Aviation enthusiasts might be surprised by the Western New Mexico Airways Heritage Museum . It is located at the Grants-Milan Municipal Airport, and is open Saturday mornings only.

On Route 66, the Cibola Arts Council runs an art gallery and museum that features the works of local artists and many Route 66 artifacts. The gallery hosts special events, shows, and openings on a regular basis.

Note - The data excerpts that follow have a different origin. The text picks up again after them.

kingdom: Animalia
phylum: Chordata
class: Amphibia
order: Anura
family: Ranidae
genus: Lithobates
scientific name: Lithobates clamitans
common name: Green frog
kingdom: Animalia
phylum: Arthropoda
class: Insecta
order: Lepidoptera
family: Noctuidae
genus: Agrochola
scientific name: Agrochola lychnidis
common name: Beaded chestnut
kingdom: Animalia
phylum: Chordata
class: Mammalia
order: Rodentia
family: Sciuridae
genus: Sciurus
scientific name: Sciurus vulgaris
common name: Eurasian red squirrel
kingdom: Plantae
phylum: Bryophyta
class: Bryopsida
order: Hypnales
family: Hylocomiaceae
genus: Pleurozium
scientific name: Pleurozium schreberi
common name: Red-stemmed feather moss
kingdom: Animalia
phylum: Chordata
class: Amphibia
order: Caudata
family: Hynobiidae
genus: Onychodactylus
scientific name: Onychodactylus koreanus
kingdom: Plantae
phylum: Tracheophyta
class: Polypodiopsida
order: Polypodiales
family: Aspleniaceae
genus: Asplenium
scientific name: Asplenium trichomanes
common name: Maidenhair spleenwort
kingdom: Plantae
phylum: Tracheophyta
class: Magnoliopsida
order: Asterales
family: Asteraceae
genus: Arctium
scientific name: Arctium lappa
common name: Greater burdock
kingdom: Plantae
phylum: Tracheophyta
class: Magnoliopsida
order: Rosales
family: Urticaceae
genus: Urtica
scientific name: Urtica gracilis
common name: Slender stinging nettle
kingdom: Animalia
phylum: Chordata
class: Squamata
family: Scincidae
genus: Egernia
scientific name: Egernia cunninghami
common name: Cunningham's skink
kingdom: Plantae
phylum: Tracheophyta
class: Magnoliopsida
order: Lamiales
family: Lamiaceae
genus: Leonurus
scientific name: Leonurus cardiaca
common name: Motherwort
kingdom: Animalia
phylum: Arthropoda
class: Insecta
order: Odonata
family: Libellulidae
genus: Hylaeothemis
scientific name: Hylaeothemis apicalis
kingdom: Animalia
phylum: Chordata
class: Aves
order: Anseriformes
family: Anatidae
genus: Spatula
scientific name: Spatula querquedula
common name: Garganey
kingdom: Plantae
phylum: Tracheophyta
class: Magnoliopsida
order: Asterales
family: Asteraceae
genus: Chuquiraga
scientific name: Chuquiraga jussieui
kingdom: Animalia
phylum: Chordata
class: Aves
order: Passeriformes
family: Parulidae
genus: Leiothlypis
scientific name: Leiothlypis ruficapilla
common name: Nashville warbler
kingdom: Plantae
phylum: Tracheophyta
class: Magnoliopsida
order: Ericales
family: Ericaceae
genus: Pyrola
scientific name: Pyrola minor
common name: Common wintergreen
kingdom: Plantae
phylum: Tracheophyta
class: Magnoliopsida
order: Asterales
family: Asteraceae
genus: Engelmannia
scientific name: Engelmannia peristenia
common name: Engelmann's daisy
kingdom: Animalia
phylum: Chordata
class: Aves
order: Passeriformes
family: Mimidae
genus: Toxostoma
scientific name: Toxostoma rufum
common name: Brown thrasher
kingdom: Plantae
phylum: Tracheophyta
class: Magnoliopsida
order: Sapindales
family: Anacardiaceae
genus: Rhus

There is a Tibetan Buddhist stupa in the Zuni Mountains west of town, the Zuni Mountain Stupa.

==Communications==
===Radio===
- KDSK-FM (92.7 MHz)
- KSFE (FM) (96.7 MHz)
- KMIN (980 kHz)

===Television===
- KOB-TV (4) (NBC affiliate)
- KOAT (7) (ABC affiliate)
- 7 Cities (10)
- KRQE (13) (CBS affiliate)

===Print===
- Cibola Citizen (formerly Cibola Beacon)
- Gallup Independent

==Notable people==

- Greg Baldwin (born 1960), actor and voice actor
- Joseph Fidel (1923–2015), member of the New Mexico Senate
- George Hanosh (1938–2008), member of the New Mexico House of Representatives
- Al Johnson (1922–2011), NFL player for the Philadelphia Eagles and coach for Western New Mexico University
- Walter K. Martinez (1930–1986), member and speaker of the New Mexico House of Representatives
- W. Ken Martinez (born 1959), member and speaker of the New Mexico House of Representatives
- Paddy Martinez (1881–1969), prospector who discovered uranium at Haystack Mesa
- Dianna Ortiz (born 1961), Roman Catholic sister of the Ursuline order who was abducted by the Guatemalan military
- Clemente Sanchez (born 1958), member of the New Mexico Senate
- Marvin Stephens (1922–2008), actor known for the Mickey McGuire and Jones Family film series
- David Ulibarri, former member of the New Mexico Senate and Cibola County manager
- Jack Wallace (1925–1995), NFL player and coach

==Popular culture==
- Author Robison Wells has stated in his novel On Second Thought that the fictional town of Alamitos is based on Grants, which is the historical name before it was renamed after the mining camp. Wells lived in Grants during the late-1990s.
- Grants is mentioned as a central location in the Louis L'Amour novel Flint.